------ DOCUMENT TEXT

"Study the past if you would define the future" - Confucius
"You once caned me for having a chalk penis drawn on the back of my blazer" - A. Partridge
"Spread love everywhere you go. Let no one ever come to you without leaving happier." - M. Theresa
"Ho, ho, ho" - S. Clause.
BUY! BUY! BUY! DRINK! DRINK! DRINK! EAT! EAT! EAT! PARTY! PARTY! PARTY! It's all a bit much, isn't it... and you're probably hungover. AGAIN! You must be tired of it all by now, eh? No, ahh well, only ten more days of getting sozzled before we reach the BIGGEST PARTY OF THEM ALL...
Thank christ this piece isn't called This Year... otherwise, I'd be here all fucking day trying to remember the best bits. Whilst you've been siphoning your workload for when you return to the office in 2018 — assuming your colleagues and management don't find out but are also doing the same — and eating more biscuits, and drinking warm, spiced cider / wine / lager (yes, lager), the world outside of your plebby existence has been, well, largely the same and last week and all the weeks before that.
Good news, courtesy of the poet Lemn Sissay. After Theresa's recent comments defining homelessness in Parliament, it's nice to read about someone giving a helping hand (or home).

------------

EXERCISE: Indicate whether each statement agrees with the holiday passage, answering yes or no and quoting the deciding words: (a) The passage attributes "Ho, ho, ho" to S. Clause. (b) The passage states that five more days remain before the biggest party. (c) The passage credits its good news to the poet Lemn Sissay. The listing that follows has no connection to the holiday passage.

------ DATASET

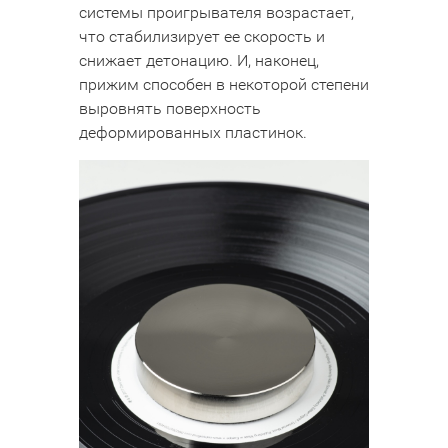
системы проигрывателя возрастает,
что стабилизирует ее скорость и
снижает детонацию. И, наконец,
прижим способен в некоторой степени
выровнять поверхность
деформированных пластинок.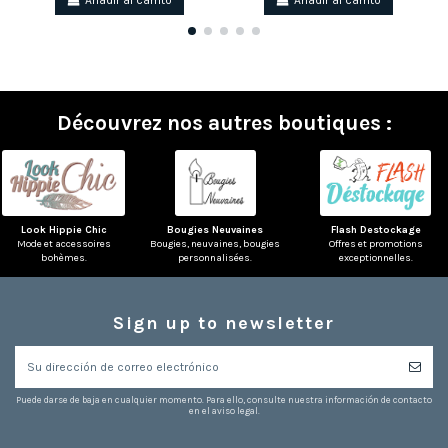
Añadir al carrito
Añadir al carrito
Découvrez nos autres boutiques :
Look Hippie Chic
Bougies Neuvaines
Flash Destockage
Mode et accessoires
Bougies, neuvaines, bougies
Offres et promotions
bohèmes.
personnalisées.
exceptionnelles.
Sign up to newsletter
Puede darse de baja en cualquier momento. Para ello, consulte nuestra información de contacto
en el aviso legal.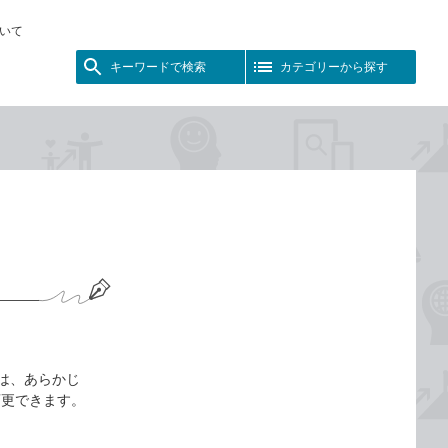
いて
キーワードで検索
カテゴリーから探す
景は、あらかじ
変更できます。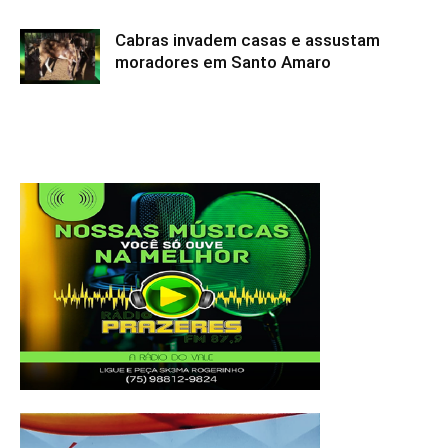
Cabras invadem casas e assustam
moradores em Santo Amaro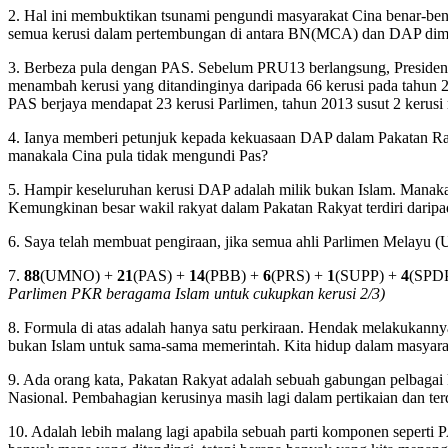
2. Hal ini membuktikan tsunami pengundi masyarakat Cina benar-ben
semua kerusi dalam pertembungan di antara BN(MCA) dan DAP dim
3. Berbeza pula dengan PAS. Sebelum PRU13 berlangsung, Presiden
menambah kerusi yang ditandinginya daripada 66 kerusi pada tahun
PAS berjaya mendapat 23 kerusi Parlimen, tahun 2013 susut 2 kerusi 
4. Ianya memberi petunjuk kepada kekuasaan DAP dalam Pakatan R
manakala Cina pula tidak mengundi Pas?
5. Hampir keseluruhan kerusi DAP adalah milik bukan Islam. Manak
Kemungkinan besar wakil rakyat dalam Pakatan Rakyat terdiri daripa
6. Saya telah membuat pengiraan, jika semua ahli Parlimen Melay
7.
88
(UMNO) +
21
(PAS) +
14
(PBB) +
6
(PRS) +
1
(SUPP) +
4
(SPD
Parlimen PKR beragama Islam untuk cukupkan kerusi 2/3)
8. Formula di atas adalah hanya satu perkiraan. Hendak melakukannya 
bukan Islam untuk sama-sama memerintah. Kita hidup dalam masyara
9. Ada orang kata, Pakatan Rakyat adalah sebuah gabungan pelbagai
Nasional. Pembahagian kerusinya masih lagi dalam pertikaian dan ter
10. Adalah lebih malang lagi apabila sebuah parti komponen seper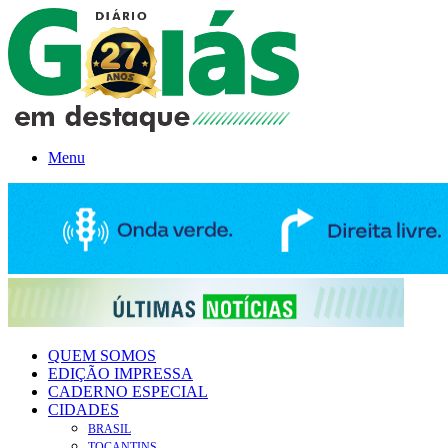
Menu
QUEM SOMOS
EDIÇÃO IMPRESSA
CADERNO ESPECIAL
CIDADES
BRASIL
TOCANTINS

------------

ANSWER:
(a) Yes: "\"Ho, ho, ho\" - S. Clause."
(b) No: "only ten more days of getting sozzled before we reach the BIGGEST PARTY OF THEM ALL"
(c) Yes: "Good news, courtesy of the poet Lemn Sissay."